There is another study I found that talks about the negative effects of juvenile incarceration and rehabilitative limitations it has on the youth. They found that incarceration impairs positive psychosocial development and transition into adulthood. It highlights how youth incarceration just exacerbates negative effects on the youth, such as being placed in an environment that has a lack of health, mental health services, as well as a lack of rehabilitative support services that would all ultimately positively affect the psychosocial development of the youth if the detention centers did adequately have these services. It shows how the juvenile detention centers themselves are a pollution to the psychosocial development of these youth.
Conclusion: What Needs to be Done
In conclusion, juvenile confinement has negative effects on the incarcerated youth. The juvenile justice system not only fails to promote public safety, but fails to reduce delinquent behavior, and ultimately harms their physical and mental health, and overall well being. There are a few different suggestions that should be done to reduce this carceral pollution that is being forced on the incarcerated youth. Many youth that are incarcerated are not charged with serious violent offenses. In these cases, juvenile confinement should be avoided and probation and more importantly, community alternatives to confinement should be used in replacement of incarceration. A report done by The Sentencing Project: Research Advocacy for Reform titled, “Why Youth Incarceration Fails” contains some community alternatives to confinement which include:
- Youth Advocate Programs (YAP) offers intensive support and advocacy to 20,000 justice-involved or otherwise at-risk youth and young adults in more than 100 program sites across the country each year.
- Credible messengers is an approach where adults with experience in the justice system, typically from the same neighborhoods where many court-involved youth live, mentor young people and help them develop more positive attitudes and values.
- Intensive multi-pronged family-focused treatment models, such as Multisystemic Therapy (MST) and Functional Family Therapy (FFT), assign specially trained therapists to work with youth and their families for several months. The programs are designed to improve family functioning, identify and address root causes of delinquent behavior, and support meaningful behavior change.
- YouthBuild, an employment-focused program, engages young people in a combination of high school completion, construction skills training, and personal development activities. It operates in more than 200 program sites across the country.
Examples of Other Possible Solutions
There is a program in Brisbane that focuses on providing youth with appropriate mental health and substance abuse services that are otherwise only available outside these institutions. It is called the Mental Health Alcohol Tobacco and Other Drugs Service (MHATODS).

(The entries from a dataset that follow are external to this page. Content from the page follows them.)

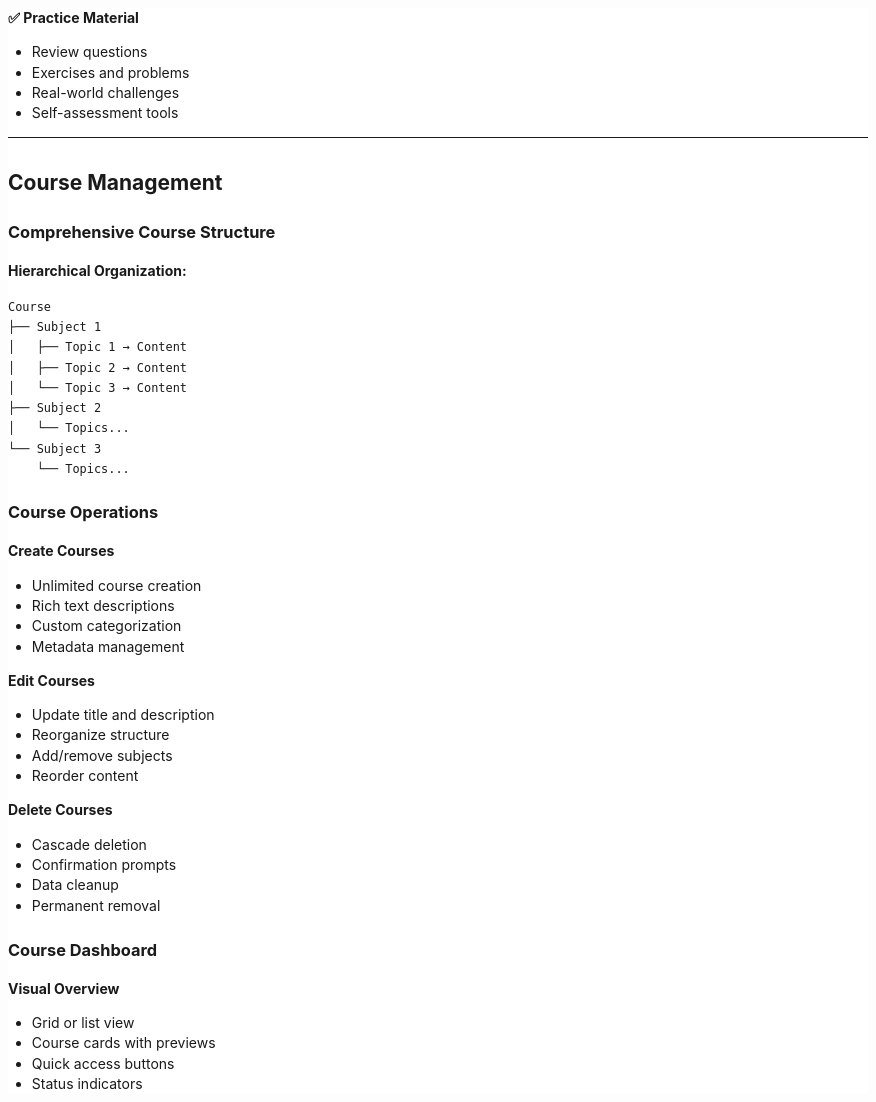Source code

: **✅ Practice Material**
- Review questions
- Exercises and problems
- Real-world challenges
- Self-assessment tools

---

## Course Management

### Comprehensive Course Structure

**Hierarchical Organization:**
```
Course
├── Subject 1
│   ├── Topic 1 → Content
│   ├── Topic 2 → Content
│   └── Topic 3 → Content
├── Subject 2
│   └── Topics...
└── Subject 3
    └── Topics...
```

### Course Operations

**Create Courses**
- Unlimited course creation
- Rich text descriptions
- Custom categorization
- Metadata management

**Edit Courses**
- Update title and description
- Reorganize structure
- Add/remove subjects
- Reorder content

**Delete Courses**
- Cascade deletion
- Confirmation prompts
- Data cleanup
- Permanent removal

### Course Dashboard

**Visual Overview**
- Grid or list view
- Course cards with previews
- Quick access buttons
- Status indicators
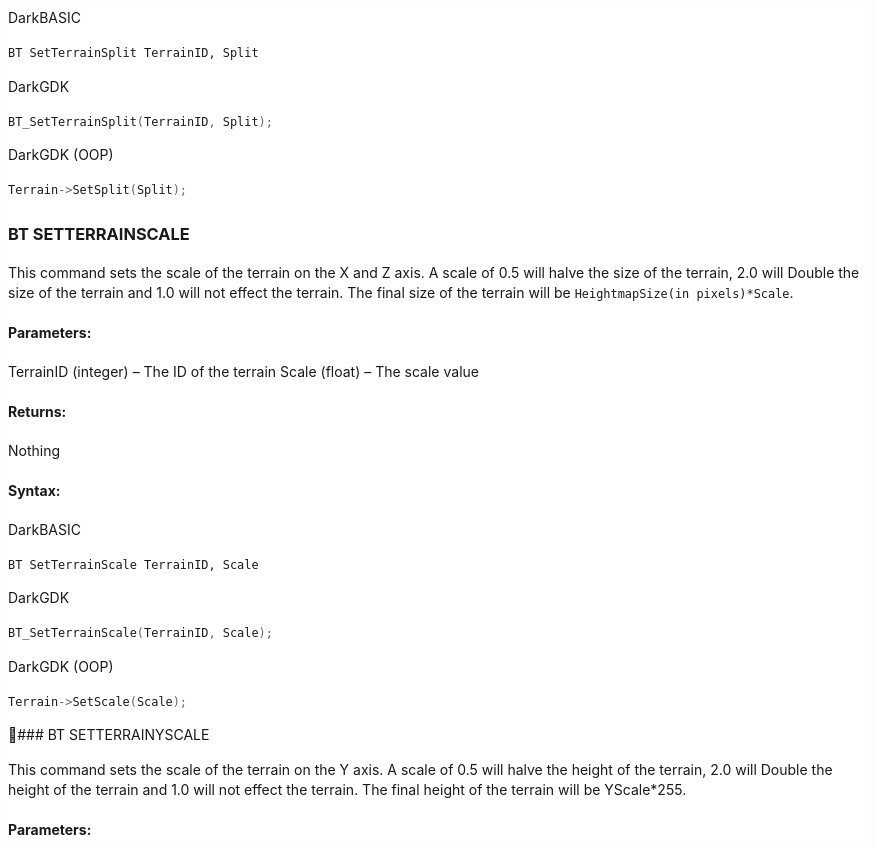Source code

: DarkBASIC

```BASIC
BT SetTerrainSplit TerrainID, Split
```

DarkGDK

```C++
BT_SetTerrainSplit(TerrainID, Split);
```

DarkGDK (OOP)

```C++
Terrain->SetSplit(Split);
```

### BT SETTERRAINSCALE

This command sets the scale of the terrain on the X and Z axis. A scale of 0.5 will halve
the size of the terrain, 2.0 will Double the size of the terrain and 1.0 will not effect the
terrain. The final size of the terrain will be ``HeightmapSize(in pixels)*Scale``.

#### Parameters:

TerrainID (integer) – The ID of the terrain
Scale (float) – The scale value

#### Returns:

Nothing

#### Syntax:

DarkBASIC

```BASIC
BT SetTerrainScale TerrainID, Scale
```

DarkGDK

```C++
BT_SetTerrainScale(TerrainID, Scale);
```

DarkGDK (OOP)

```C++
Terrain->SetScale(Scale);
```

### BT SETTERRAINYSCALE

This command sets the scale of the terrain on the Y axis. A scale of 0.5 will halve the
height of the terrain, 2.0 will Double the height of the terrain and 1.0 will not effect the
terrain. The final height of the terrain will be YScale*255.

#### Parameters:
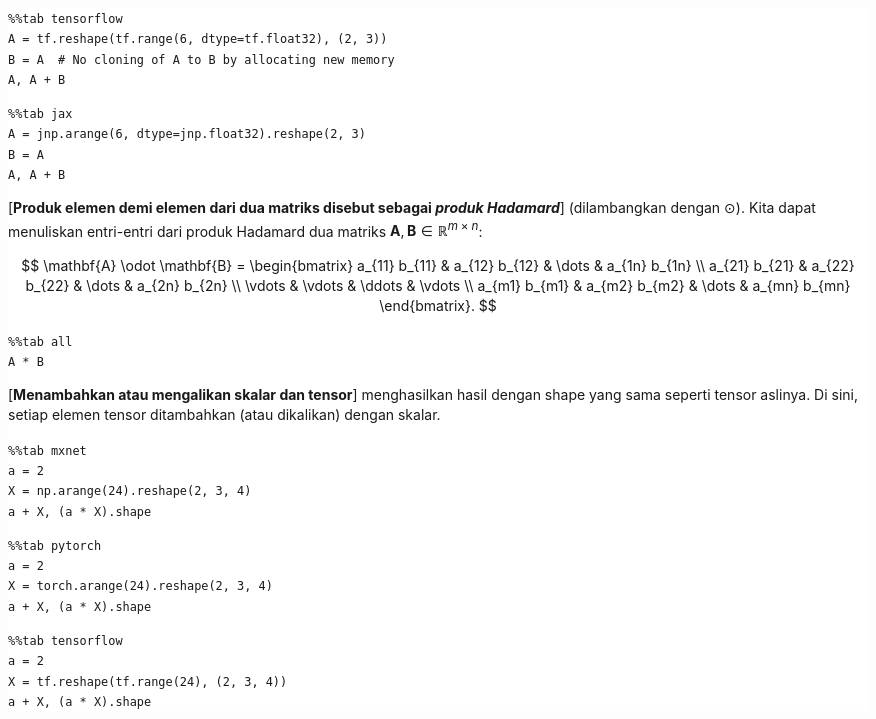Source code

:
 ```{.python .input}
%%tab tensorflow
A = tf.reshape(tf.range(6, dtype=tf.float32), (2, 3))
B = A  # No cloning of A to B by allocating new memory
A, A + B
```

```{.python .input}
%%tab jax
A = jnp.arange(6, dtype=jnp.float32).reshape(2, 3)
B = A
A, A + B
```


[**Produk elemen demi elemen dari dua matriks
disebut sebagai *produk Hadamard***] (dilambangkan dengan $\odot$).
Kita dapat menuliskan entri-entri
dari produk Hadamard dua matriks
$\mathbf{A}, \mathbf{B} \in \mathbb{R}^{m \times n}$:



$$
\mathbf{A} \odot \mathbf{B} =
\begin{bmatrix}
    a_{11}  b_{11} & a_{12}  b_{12} & \dots  & a_{1n}  b_{1n} \\
    a_{21}  b_{21} & a_{22}  b_{22} & \dots  & a_{2n}  b_{2n} \\
    \vdots & \vdots & \ddots & \vdots \\
    a_{m1}  b_{m1} & a_{m2}  b_{m2} & \dots  & a_{mn}  b_{mn}
\end{bmatrix}.
$$

```{.python .input}
%%tab all
A * B
```

[**Menambahkan atau mengalikan skalar dan tensor**] menghasilkan hasil
dengan shape yang sama seperti tensor aslinya.
Di sini, setiap elemen tensor ditambahkan (atau dikalikan) dengan skalar.


```{.python .input}
%%tab mxnet
a = 2
X = np.arange(24).reshape(2, 3, 4)
a + X, (a * X).shape
```

```{.python .input}
%%tab pytorch
a = 2
X = torch.arange(24).reshape(2, 3, 4)
a + X, (a * X).shape
```

```{.python .input}
%%tab tensorflow
a = 2
X = tf.reshape(tf.range(24), (2, 3, 4))
a + X, (a * X).shape
```

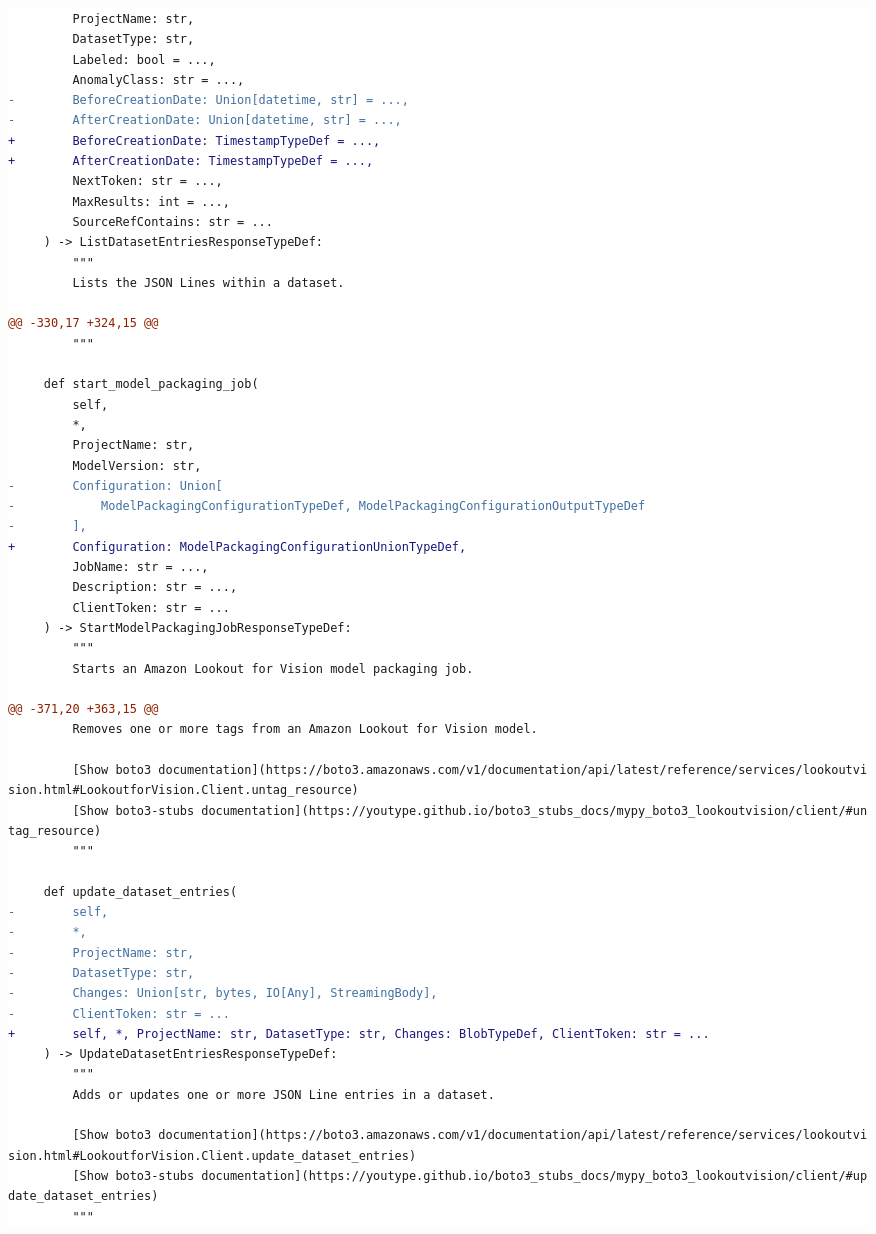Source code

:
 ```diff
         ProjectName: str,
         DatasetType: str,
         Labeled: bool = ...,
         AnomalyClass: str = ...,
-        BeforeCreationDate: Union[datetime, str] = ...,
-        AfterCreationDate: Union[datetime, str] = ...,
+        BeforeCreationDate: TimestampTypeDef = ...,
+        AfterCreationDate: TimestampTypeDef = ...,
         NextToken: str = ...,
         MaxResults: int = ...,
         SourceRefContains: str = ...
     ) -> ListDatasetEntriesResponseTypeDef:
         """
         Lists the JSON Lines within a dataset.
 
@@ -330,17 +324,15 @@
         """
 
     def start_model_packaging_job(
         self,
         *,
         ProjectName: str,
         ModelVersion: str,
-        Configuration: Union[
-            ModelPackagingConfigurationTypeDef, ModelPackagingConfigurationOutputTypeDef
-        ],
+        Configuration: ModelPackagingConfigurationUnionTypeDef,
         JobName: str = ...,
         Description: str = ...,
         ClientToken: str = ...
     ) -> StartModelPackagingJobResponseTypeDef:
         """
         Starts an Amazon Lookout for Vision model packaging job.
 
@@ -371,20 +363,15 @@
         Removes one or more tags from an Amazon Lookout for Vision model.
 
         [Show boto3 documentation](https://boto3.amazonaws.com/v1/documentation/api/latest/reference/services/lookoutvision.html#LookoutforVision.Client.untag_resource)
         [Show boto3-stubs documentation](https://youtype.github.io/boto3_stubs_docs/mypy_boto3_lookoutvision/client/#untag_resource)
         """
 
     def update_dataset_entries(
-        self,
-        *,
-        ProjectName: str,
-        DatasetType: str,
-        Changes: Union[str, bytes, IO[Any], StreamingBody],
-        ClientToken: str = ...
+        self, *, ProjectName: str, DatasetType: str, Changes: BlobTypeDef, ClientToken: str = ...
     ) -> UpdateDatasetEntriesResponseTypeDef:
         """
         Adds or updates one or more JSON Line entries in a dataset.
 
         [Show boto3 documentation](https://boto3.amazonaws.com/v1/documentation/api/latest/reference/services/lookoutvision.html#LookoutforVision.Client.update_dataset_entries)
         [Show boto3-stubs documentation](https://youtype.github.io/boto3_stubs_docs/mypy_boto3_lookoutvision/client/#update_dataset_entries)
         """
```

The program’s objective is to provide the youth in these detention centers with appropriate mental health and substance abuse services that is usually only available outside these facilities. Thus is important because it addresses the specific needs and issues that a large majority of youth deal with within juvenile detention centers. These kind of programs mostly do not exist in the United States, and this program is a good example of what could be done in juvenile detention centers to address the problems that got them there in the first place, instead of treating them like criminals.
There is another program I found that is a horticultural therapy program to better youth’s overall health and wellbeing. Kim, Park, and Park created a study in which they developed a horticultural therapy program that is aimed to better the youth’s emotional stability and career exploration. Their findings conclude that a horticultural therapy program improved social skills and career exploration of the youth, and had a positive effect on their emotional stability and overall mental health. Creating options like this in juvenile detention centers would have a positive effect on the youth’s psychosocial development and directly helps them explore the idea of a functional world outside of juvenile incarceration.